As enterprising and innovative as Etsy sellers are, so, too, are its employees. As CEO, Dickerson has tried to weave that creative spirit into the office culture. One example is Etsy School, an internal education program conceived under his watch. “Anyone in the company can propose a class and teach it to others in the company,” he explains. “You’ll see classes ranging from computer programming to fortune- telling to a class about Central Park.”
Dickerson also launched the company-wide spring talent show, which in turn sprouted a company bakeoff and gallery-style art show. Expression is inspired on a daily basis as well. He often can hear employees practicing piano on the floor below his office. Awards are given out for the “most spectacular mistake.” Staffers get stipends to decorate their desks.
“As a CEO, you have to create a culture where things like that can happen,” he says. “I think what I did was took some of those seeds and really made them grow.”
Of course, it’s not all arts and crafts. As CEO, he leads a staff of more than 800 employees stationed in seven countries around the world. He’s also drawn criticism from Etsians upset by changes in company policy, like when Etsy decided it was okay for sellers to use outside manufacturers to help them make their goods.
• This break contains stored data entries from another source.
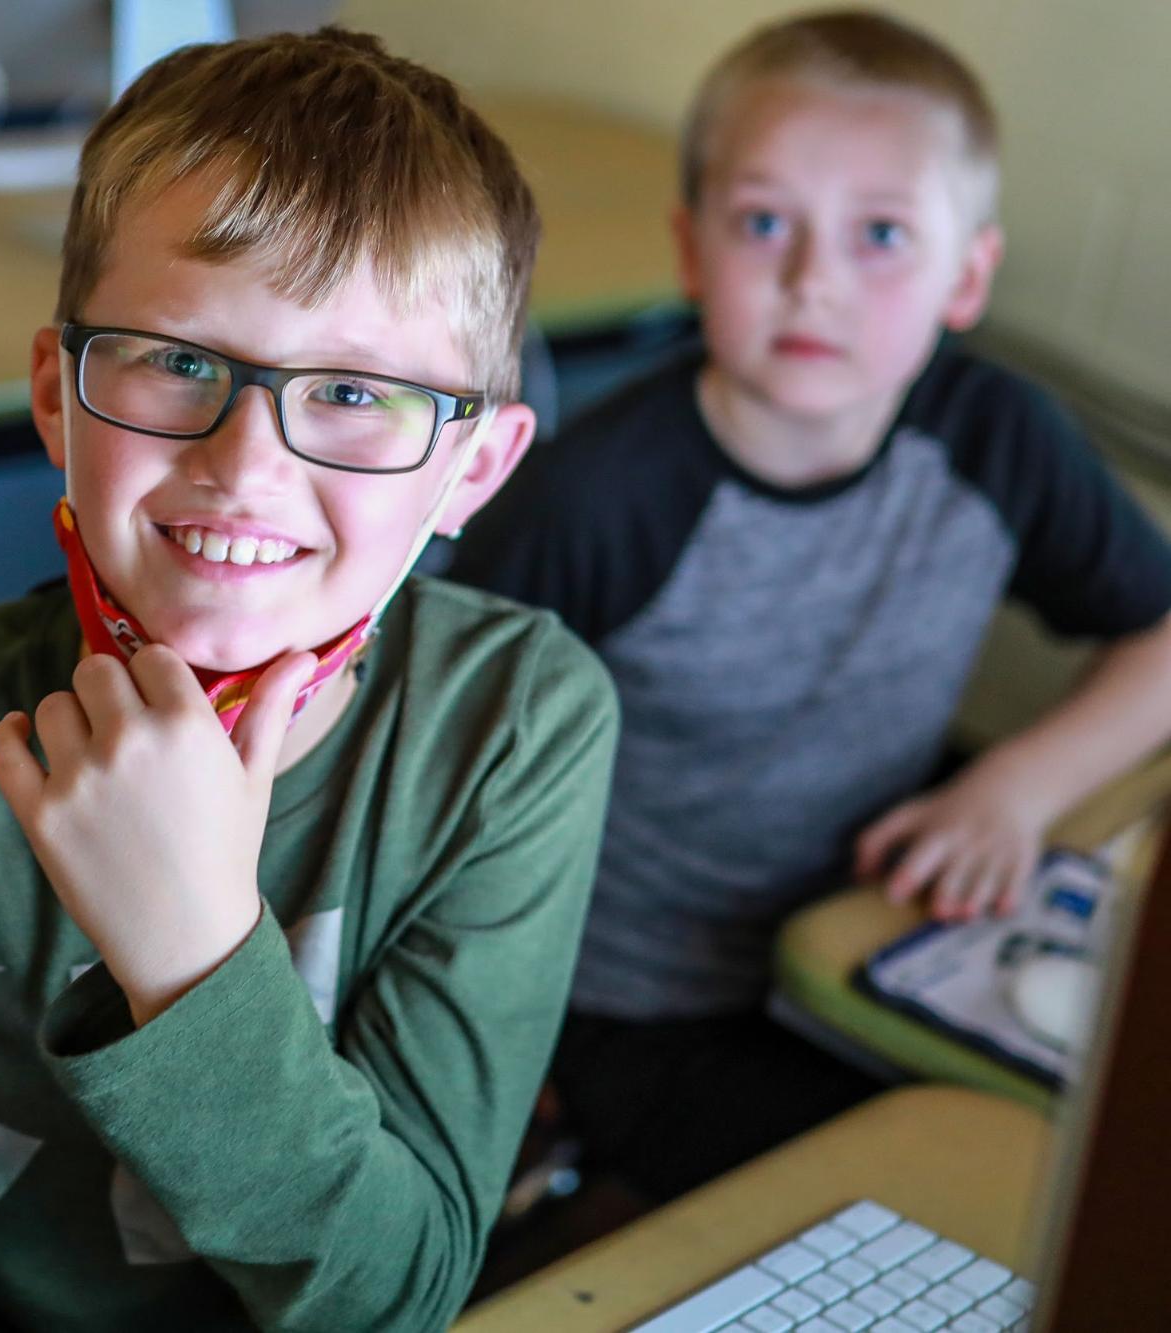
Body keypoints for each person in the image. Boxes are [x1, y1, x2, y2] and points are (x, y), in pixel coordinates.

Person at [0, 28, 619, 1332]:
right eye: (175, 361)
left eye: (347, 391)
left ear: (474, 470)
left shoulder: (513, 727)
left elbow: (392, 1300)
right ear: (57, 395)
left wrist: (187, 950)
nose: (245, 465)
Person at [450, 7, 1171, 1204]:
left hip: (877, 925)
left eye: (880, 233)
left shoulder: (998, 438)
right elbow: (432, 757)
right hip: (630, 998)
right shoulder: (598, 502)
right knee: (925, 1199)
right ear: (691, 251)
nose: (813, 281)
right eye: (764, 223)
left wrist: (1016, 786)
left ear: (967, 275)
Last April, he led Etsy to its IPO, which had some sellers wondering whether the company had strayed too far from its original anti-corporate mission.
“It’s not all like, Namaste,” says Jerry Colonna, Dickerson’s executive coach. For the past four years, Colonna has helped Dickerson navigate the professional and emotional challenges of his job. “There have been hard decisions almost every week. There have been a few times where I’ve gotten phone calls where he’s said, ‘I feel like vomiting.’ ”
Dickerson himself admits that the job comes with a certain pressure that doesn’t ever really go away. Seven years into his Etsy tenure, he doesn’t “come in a single day and feel relaxed about what we have to do.” Sometimes, while reading Dr. Seuss to his four-year-old son, a line from Hop on Pop feels all too familiar: “Dad is sad. What a bad day Dad had.”
But the bad days and stressors haven’t flattened him into a caricature, which his wife can affirm. He says he occasionally checks in and asks her, “ ‘Are you still okay? Do you feel like you’re married to the CEO you were afraid of?’ She tells me, ‘No, you’ve stayed the same.’ I’ve learned a lot, but I’m still who I am.” It helps that Dickerson genuinely believes in Etsy’s mission to personalize and reimagine commerce. He champions a space for artists to make and share the things they love—a place where they can be themselves. In a way, Etsy is like the Duke Coffeehouse all grown up.
After his visit to McBride’s studio, Dickerson heads back to Etsy headquarters in Brooklyn. The vast warehouse space is rather Seuss-like itself, from the towering sculpture of an owl-like mascot that guards the entrance, to the plants blooming from canvas pouches on the walls, to the sleeves of colorful yarn that brighten exposed pipes.
By contrast, Dickerson’s office is a simple wood-and-glass-paneled room furnished with a few telling totems: an acoustic guitar, framed photographs of his son, a wooden desk. On a shelf sits a vintage radio, and hanging from one knob is a small banner, a gift from a colleague. It’s embroidered with two words: “STAY WEIRD.”